For Via Rail’s “Car Vs Data” campaign, Touché took Silver in the Travel subcategory, having previously earned a Bronze in Creative Data. The win is Touché’s second of the festival.

The Via Rail campaign used real-time weather and traffic data to target drivers at the exact moment they were stuck in traffic to remind them that taking the train could save them time. The effort resulted in a 11.7% increase in train ridership.

Adding to Canada’s list of Media Lions, Rethink won Bronze for WestJet’s “Desert Roulette” in Use of Stunts and BleuBlancRouge a Bronze for Ubisoft Canada’s “Assassin’s Creed — Explore Ancient Egypt” in Use of Branded Content Created for Digital or Social.

WestJet’s “Desert Roulette” activation saw the airline amuse passengers en route to Las Vegas with a kilometre-wide LED roulette wheel that could be seen from the air. As they passed, the wheel spun, eventually landing on a winning seat number.
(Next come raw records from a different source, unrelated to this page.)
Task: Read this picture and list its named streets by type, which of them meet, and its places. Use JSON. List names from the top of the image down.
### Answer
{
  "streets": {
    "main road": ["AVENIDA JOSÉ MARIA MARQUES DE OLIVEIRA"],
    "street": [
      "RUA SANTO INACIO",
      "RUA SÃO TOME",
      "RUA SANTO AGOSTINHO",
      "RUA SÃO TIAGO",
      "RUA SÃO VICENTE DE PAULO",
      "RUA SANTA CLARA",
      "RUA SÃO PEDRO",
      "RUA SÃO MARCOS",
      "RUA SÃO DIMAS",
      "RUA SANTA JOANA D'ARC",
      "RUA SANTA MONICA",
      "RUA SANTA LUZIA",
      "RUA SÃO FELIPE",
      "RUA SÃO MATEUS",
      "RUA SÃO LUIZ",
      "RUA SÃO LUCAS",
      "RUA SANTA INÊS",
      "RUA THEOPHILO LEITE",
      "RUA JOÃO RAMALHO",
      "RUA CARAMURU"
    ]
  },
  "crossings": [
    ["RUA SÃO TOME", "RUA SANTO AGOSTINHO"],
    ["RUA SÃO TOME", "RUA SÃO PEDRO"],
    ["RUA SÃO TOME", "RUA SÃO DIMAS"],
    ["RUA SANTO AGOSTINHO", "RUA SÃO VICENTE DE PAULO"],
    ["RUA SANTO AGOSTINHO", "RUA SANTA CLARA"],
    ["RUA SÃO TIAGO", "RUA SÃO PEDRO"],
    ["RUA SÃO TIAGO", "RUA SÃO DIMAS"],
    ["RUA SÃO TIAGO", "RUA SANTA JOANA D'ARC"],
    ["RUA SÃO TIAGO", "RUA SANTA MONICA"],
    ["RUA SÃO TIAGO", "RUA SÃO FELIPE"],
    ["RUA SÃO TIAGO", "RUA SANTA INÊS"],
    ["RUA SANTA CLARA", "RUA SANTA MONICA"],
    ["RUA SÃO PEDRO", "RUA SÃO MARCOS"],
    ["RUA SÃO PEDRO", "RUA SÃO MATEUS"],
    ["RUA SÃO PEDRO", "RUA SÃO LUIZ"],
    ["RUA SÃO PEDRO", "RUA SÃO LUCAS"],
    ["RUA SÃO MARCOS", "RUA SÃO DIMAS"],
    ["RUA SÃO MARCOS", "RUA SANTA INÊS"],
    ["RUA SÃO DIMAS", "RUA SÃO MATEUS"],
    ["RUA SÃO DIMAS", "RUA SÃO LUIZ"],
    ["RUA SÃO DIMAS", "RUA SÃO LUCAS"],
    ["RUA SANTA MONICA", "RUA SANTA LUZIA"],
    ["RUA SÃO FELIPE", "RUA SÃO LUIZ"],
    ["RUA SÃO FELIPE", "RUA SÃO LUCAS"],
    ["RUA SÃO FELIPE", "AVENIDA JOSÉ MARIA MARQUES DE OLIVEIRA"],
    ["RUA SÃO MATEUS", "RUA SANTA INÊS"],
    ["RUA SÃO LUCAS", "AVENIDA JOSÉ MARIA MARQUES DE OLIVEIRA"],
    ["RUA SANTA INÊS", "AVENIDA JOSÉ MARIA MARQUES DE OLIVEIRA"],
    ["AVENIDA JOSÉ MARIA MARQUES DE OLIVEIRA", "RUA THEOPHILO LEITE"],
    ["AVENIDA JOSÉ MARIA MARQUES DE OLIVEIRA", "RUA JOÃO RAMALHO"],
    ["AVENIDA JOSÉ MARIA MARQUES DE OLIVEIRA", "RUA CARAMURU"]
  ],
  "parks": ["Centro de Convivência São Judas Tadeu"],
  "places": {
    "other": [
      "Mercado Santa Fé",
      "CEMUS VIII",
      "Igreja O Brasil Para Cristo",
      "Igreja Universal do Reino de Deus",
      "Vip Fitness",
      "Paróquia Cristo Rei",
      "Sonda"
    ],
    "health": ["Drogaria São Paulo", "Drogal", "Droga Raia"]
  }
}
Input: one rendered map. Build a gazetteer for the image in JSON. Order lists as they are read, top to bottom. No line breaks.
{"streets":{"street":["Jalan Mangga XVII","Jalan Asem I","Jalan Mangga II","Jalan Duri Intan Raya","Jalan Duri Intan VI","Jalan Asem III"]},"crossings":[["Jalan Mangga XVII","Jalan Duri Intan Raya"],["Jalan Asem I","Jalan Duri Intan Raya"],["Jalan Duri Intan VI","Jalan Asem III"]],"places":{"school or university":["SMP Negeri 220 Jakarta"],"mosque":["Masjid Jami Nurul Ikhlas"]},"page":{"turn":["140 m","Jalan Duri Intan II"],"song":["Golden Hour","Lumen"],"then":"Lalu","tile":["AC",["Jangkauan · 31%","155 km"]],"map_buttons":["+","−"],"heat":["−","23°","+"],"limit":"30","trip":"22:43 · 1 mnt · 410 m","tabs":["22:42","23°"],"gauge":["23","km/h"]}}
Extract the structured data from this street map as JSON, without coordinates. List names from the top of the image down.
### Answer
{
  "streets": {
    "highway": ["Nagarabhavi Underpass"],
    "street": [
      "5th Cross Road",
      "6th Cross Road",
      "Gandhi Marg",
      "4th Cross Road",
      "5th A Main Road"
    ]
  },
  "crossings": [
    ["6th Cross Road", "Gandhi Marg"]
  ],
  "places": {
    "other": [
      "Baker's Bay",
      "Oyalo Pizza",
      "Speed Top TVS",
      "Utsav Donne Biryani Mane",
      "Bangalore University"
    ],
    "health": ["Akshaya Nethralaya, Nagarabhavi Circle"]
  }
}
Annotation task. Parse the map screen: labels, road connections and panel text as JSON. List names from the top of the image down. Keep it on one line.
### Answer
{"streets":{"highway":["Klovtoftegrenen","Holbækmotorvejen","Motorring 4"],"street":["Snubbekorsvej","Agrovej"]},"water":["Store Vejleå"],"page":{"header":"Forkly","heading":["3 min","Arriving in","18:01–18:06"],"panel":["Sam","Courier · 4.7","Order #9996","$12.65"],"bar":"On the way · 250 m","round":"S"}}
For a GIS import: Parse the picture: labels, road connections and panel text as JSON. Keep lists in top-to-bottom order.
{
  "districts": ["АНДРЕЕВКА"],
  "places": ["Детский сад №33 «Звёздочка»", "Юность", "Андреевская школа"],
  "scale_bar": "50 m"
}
Leading up to Ubisoft’s launch of “Assassin’s Creed Origins,” a video game claiming to offer the most realistic reproduction of ancient Egypt ever, BleuBlancRouge created an in-game guided tour to help satisfy skeptical gamers. It also developed a built-in system allowing the game’s “tourists” to post shots of their trip on social media.

Tim Castree, Wavemaker’s global CEO and president of the Media Lions jury, told strategy that “Car Vs Data” was a jury favourite from the “get-go.”

“There was a lot in the category where data was used in interesting and insightful ways,” he said. “But in terms of the quality of the thinking around this campaign, and the level of execution, it helped raise [the agencies] above many others that tried to use data in interesting ways.”